### Consigne
Recopiez fidèlement le passage de l'extrait sur la flexibilité au travail qui commence aux mots « Ce travail de » et s'arrête après « en ressources humaines. ».

Un bond de 10 ans en avant en milieu de travail 

Les deux dernières années ont accéléré la transformation du monde du travail, croit Geneviève Provencher, fondatrice du cabinet Flow.  « Avec la pandémie, nous avons fait un bond de 10 ans en matière de flexibilité. Les employeurs tout comme les employé.e.s essaient de s’adapter: cependant, il n’y a pas de modèle », dit la chef d’entreprise qui expérimente durant la saison estivale la semaine de 30 heures avec ses 15 collaborateurs.trices, tous et toutes en télétravail. Au quotidien, Mme Provencher accompagne et soutient les PME québécoises dans les projets de ressources humaines liés à la flexibilité. 

« On aide les gens à définir leurs besoins et leurs capacités autant pour les employeurs que les employé.e.s. Par exemple, les priorités d’une jeune maman de deux enfants seront différentes d’une autre qui n’en a pas. Puis, ce n’est pas tout le monde qui est prêt à travailler 40 heures en 4 jours », note-t-elle.

Ce travail de réflexion doit, selon elle, s’amorcer autant du côté des dirigeant.e.s d’entreprises que des candidat.e.s. à la recherche d’un nouveau défi. 

Libre choix de son horaire 

Depuis un an, iXmédia, une entreprise de Québec spécialisée dans la conception de sites Web propose un horaire de 37,5 heures étalé sur 4 jours et demi. « Nos gens travaillent environ 8 heures par jour et le vendredi, ils peuvent quitter vers midi afin de profiter de la fin de semaine», explique Maryse Grenier, conseillère en ressources humaines. 

Toutefois, parmi les 28 employé.e.s, quelques un.e.s optent pour la formule de 30 heures en 4 jours ou la semaine conventionnelle de 5 jours. « C’est vraiment à leur discrétion et selon leurs besoins, précise-t-elle. Certains aiment commencer à 7 h, d’autres à 8 h : tous ont la flexibilité.»

En ce moment, le personnel d'iXmédia affectionne le prolongement de l’horaire estival à l’année. Pendant la semaine, les collègues de l’agence numérique ont de l’énergie pour se consacrer à leurs tâches respectives. « Le congé du vendredi après-midi est très apprécié. Certains de nos employé.e.s en profitent pour grimper des montagnes et d’autres vont aller chercher leurs enfants plus tôt à la garderie.»

### Données fournies
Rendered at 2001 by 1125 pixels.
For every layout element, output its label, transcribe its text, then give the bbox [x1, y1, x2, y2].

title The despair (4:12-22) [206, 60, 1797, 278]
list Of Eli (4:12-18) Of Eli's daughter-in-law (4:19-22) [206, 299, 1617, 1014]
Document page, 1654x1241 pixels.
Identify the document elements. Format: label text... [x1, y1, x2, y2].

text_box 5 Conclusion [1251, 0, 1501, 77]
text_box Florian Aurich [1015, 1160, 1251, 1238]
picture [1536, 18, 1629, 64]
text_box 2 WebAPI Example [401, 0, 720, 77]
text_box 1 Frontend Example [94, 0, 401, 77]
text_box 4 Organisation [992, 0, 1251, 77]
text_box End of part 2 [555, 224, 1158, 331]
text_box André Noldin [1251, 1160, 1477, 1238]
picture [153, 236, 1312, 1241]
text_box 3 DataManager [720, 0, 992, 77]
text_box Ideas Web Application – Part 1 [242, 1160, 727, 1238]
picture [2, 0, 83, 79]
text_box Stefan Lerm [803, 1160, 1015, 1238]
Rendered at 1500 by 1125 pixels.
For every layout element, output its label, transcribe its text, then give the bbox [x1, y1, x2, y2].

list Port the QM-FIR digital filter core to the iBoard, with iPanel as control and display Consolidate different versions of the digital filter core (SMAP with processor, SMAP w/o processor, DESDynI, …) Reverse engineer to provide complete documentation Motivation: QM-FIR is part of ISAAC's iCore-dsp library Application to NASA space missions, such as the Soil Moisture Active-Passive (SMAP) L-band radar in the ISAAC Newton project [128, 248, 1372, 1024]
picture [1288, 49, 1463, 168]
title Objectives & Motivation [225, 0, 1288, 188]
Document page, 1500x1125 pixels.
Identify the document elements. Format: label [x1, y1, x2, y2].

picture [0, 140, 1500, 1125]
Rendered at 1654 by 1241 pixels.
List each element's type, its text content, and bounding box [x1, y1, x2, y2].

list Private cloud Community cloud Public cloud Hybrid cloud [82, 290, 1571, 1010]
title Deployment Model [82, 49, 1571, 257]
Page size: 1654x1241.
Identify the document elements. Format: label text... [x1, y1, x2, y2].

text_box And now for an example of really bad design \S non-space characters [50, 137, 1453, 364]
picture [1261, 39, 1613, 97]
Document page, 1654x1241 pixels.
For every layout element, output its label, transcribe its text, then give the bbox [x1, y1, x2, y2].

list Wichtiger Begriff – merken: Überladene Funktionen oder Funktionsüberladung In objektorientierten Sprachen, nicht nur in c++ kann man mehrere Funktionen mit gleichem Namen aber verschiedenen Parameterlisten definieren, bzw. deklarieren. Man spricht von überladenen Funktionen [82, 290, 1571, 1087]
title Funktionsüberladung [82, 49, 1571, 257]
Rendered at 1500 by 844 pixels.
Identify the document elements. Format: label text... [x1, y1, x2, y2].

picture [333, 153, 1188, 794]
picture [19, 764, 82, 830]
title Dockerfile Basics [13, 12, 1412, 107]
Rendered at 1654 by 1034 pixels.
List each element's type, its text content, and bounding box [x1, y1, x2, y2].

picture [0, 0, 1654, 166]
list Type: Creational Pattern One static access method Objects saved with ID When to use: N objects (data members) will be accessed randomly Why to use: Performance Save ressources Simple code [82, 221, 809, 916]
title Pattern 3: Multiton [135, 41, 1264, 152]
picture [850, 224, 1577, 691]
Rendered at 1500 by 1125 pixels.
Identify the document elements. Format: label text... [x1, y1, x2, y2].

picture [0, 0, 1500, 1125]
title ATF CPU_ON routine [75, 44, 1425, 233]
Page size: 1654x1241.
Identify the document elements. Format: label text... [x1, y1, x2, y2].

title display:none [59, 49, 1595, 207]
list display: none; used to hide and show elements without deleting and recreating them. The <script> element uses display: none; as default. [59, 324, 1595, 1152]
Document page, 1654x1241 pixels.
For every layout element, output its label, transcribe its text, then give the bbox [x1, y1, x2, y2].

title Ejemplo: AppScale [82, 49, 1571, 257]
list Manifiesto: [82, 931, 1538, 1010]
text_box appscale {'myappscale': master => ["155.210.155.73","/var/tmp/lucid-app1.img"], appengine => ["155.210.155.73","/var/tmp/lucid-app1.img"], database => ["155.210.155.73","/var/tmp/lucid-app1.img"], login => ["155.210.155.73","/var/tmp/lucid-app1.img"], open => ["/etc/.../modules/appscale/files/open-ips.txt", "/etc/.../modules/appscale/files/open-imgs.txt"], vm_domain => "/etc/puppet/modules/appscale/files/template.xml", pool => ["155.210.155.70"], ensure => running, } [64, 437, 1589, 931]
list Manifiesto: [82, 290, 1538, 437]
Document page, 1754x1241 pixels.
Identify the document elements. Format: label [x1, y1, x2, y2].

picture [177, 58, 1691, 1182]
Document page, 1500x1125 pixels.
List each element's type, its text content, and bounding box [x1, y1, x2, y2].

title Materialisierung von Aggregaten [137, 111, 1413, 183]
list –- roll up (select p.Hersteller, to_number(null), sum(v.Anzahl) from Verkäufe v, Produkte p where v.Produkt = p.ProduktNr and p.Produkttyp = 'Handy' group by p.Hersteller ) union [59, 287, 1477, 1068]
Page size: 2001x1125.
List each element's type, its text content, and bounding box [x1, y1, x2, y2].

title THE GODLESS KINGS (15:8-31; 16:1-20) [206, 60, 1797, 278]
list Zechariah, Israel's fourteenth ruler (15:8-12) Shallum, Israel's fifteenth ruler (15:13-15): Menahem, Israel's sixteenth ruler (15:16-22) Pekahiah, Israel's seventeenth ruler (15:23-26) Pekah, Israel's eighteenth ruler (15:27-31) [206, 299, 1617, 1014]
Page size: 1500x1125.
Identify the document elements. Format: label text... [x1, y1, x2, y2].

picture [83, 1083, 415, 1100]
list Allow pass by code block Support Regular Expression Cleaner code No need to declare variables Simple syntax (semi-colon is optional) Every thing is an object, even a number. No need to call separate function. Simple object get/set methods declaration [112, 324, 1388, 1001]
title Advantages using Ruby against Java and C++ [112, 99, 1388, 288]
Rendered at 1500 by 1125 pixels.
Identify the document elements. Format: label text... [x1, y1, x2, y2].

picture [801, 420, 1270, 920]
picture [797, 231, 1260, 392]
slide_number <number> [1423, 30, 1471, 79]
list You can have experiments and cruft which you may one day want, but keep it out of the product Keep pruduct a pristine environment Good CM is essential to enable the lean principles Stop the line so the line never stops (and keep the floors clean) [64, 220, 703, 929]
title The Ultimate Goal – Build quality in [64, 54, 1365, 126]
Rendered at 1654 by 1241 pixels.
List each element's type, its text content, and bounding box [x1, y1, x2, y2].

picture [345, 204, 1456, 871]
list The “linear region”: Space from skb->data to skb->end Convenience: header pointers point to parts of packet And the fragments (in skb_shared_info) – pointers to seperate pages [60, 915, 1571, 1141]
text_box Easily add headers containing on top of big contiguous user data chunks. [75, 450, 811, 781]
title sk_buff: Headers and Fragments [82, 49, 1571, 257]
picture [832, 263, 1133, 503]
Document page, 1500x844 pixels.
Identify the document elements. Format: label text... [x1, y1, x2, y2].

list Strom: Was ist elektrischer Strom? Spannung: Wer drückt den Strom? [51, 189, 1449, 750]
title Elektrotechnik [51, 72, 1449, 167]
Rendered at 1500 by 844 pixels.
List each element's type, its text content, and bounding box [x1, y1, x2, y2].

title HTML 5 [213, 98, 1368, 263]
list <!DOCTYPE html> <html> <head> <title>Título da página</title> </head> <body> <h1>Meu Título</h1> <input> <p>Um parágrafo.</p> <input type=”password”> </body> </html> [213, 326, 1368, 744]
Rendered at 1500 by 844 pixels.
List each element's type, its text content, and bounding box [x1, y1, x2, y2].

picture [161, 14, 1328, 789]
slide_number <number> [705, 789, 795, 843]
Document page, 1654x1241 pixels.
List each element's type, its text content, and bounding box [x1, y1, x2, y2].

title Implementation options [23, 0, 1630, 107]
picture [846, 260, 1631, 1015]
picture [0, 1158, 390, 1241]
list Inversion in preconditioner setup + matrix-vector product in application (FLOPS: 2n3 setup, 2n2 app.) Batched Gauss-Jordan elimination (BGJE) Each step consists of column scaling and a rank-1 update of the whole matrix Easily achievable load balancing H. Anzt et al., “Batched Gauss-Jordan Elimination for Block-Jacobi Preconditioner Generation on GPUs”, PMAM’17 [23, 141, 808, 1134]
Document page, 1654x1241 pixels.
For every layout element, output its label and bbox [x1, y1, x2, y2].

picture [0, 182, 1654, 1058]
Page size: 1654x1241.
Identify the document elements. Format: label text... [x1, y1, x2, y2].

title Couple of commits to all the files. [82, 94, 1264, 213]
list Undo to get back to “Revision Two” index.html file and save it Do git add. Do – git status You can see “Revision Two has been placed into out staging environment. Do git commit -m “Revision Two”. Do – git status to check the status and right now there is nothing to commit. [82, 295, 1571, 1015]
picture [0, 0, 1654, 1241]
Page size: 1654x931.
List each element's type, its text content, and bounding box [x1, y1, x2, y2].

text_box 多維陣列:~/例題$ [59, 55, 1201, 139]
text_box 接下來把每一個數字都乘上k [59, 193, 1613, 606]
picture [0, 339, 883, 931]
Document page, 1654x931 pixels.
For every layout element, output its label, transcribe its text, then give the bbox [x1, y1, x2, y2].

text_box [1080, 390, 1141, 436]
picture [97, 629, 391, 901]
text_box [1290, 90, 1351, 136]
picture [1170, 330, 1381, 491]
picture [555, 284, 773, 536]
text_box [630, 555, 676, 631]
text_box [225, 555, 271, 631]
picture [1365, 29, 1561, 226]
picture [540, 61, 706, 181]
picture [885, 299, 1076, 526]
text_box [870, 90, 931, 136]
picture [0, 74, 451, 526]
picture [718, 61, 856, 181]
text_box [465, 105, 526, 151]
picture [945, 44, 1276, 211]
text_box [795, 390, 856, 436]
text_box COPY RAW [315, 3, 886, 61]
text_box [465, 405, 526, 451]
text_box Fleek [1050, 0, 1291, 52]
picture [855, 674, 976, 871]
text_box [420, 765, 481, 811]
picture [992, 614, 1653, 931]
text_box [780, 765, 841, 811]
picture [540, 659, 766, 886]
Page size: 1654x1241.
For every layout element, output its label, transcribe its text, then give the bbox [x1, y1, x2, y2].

### Réponse attendue
Ce travail de réflexion doit, selon elle, s’amorcer autant du côté des dirigeant.e.s d’entreprises que des candidat.e.s. à la recherche d’un nouveau défi. 

Libre choix de son horaire 

Depuis un an, iXmédia, une entreprise de Québec spécialisée dans la conception de sites Web propose un horaire de 37,5 heures étalé sur 4 jours et demi. « Nos gens travaillent environ 8 heures par jour et le vendredi, ils peuvent quitter vers midi afin de profiter de la fin de semaine», explique Maryse Grenier, conseillère en ressources humaines.